Elle soupira. Elle avait perdu l’habitude des enfants… Et son implant ne faisait pas grand-chose pour l’aider… Contrairement à ce que la publicité ressassait encore et encore sur les façades et dans les coins des champs de vision, il ne semblait pas se préoccuper de lui donner les conseils nécessaires à la bonne éducation d’un enfant. Et même s’il pouvait prendre en compte le fait qu’elle avait eu un petit frère, ce n’était pas une bonne raison pour décider qu’elle savait parfaitement gérer ces énergumènes…

La serveuse arriva, son plateau presque recouvert d’assiettes et de tasses, un air curieux sur le visage. Elle l’allégea considérablement devant eux et sourit en croisant le regard étonné de celle qu’elle prenait pour la mère. Mais il y avait quelque chose d’étrange derrière ce masque et cette grimace un peu crispée. Zelda eut beau la fixer, elle ne comprit pas pourquoi. Peut-être devenait-elle trop suspicieuse…

- Excusez-moi, murmura la femme en glissant son plateau sous son bras et en vérifiant que personne ne l’écoutait, j’ai entendu ce que vous disiez et… En fait, je ne devais pas travailler aujourd’hui pour aider les autres à détruire un monstre sur la place, mais on m’a demandé spécialement de venir, alors… Si vous êtes vraiment Renouveau, ça vous dérangerait d’aller leur donner un coup de main ?

Zelda leva les yeux au ciel et rencontra ceux de Kazumi, qui brillaient encore de savoir avec qui il petit-déjeunait. Elle soupira, tandis que sous la table, ses mains serrées lui rappelaient qu’elle avait son devoir à faire, qu’elle était censée se montrer, se battre et affirmer sa force, afin de convaincre le monde qui l’observait de sa volonté de le défendre, même s’il n’était pas réel. Ce n’était pas vraiment l’action en soi qui la dérangeait, mais plutôt la présence de l’enfant, qui risquait d’en savoir plus qu’elle ne le souhaitait.
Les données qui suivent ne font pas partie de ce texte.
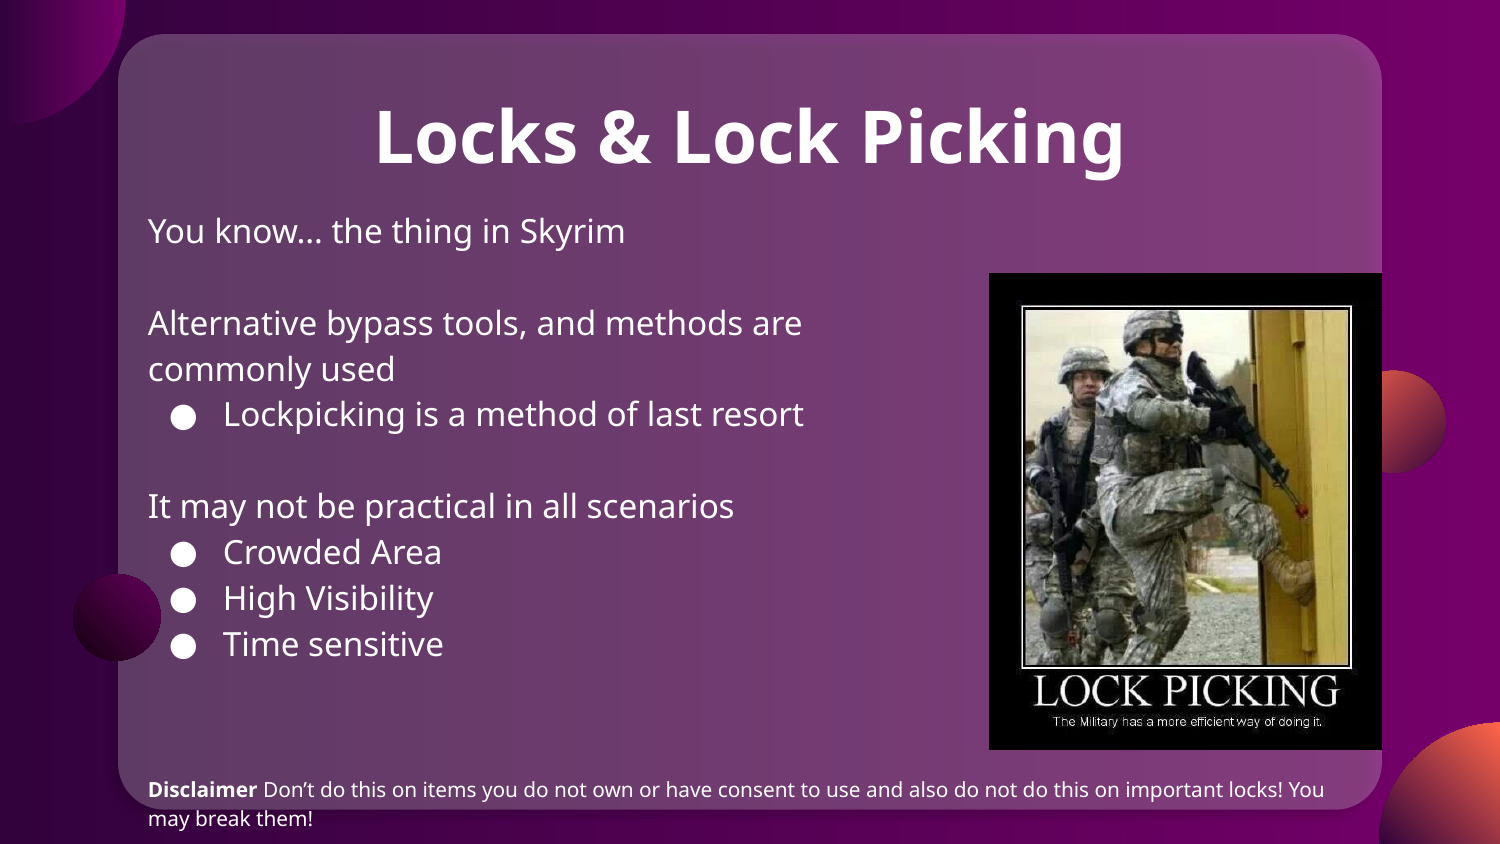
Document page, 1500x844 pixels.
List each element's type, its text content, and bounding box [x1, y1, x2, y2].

- Disons que, en temps normal j’aurais dit oui, mais comme j’ai Kazumi aujourd’hui…

- Je m’en occupe, s’exclama la serveuse avec sourire de véritable joie. Si vous voulez bien, bien sûr… De toute façon, avec tout ce qu’il doit manger…

- Je vous fais confiance, alors, soupira la jeune femme, non sans inquiétude. Kazumi, tu joues quoi comme type de personnage ?

- Un monsieur tout vert avec un arc !

- D’accord. Mange bien, mais si je t’appelle, ne bouge pas et connecte-toi, je viendrais t’expliquer, d’accord ? La serveuse va s’occuper de toi le temps que j’aille aider les joueurs sur la place. Si jamais il y a un problème, appelle-moi.

- D’accord, je crierai Renouveau alors !

- Non, tu crieras Zelda et… Appelle-moi comme tu veux, capitula-t-elle en se levant, je me reconnaîtrai. C’est bon ? Tu ne fais pas de bêtises ?

- D’accord !

Avant de partir, elle vérifia que la serveuse ne quittait pas l’enfant. Elle n’était pas spécialement rassurée, mais elle n’avait pas vraiment le choix. Enfin, elle préférait ne pas avoir le choix, que faire si elle découvrait qu’elle était sortie ? Il fallait que Renouveau fasse son travail, comme si de rien n’était, pour qu’elle pût faire le sien. C’était le plan. Et elle ne pouvait pas prendre le risque de le faire tomber à l’eau.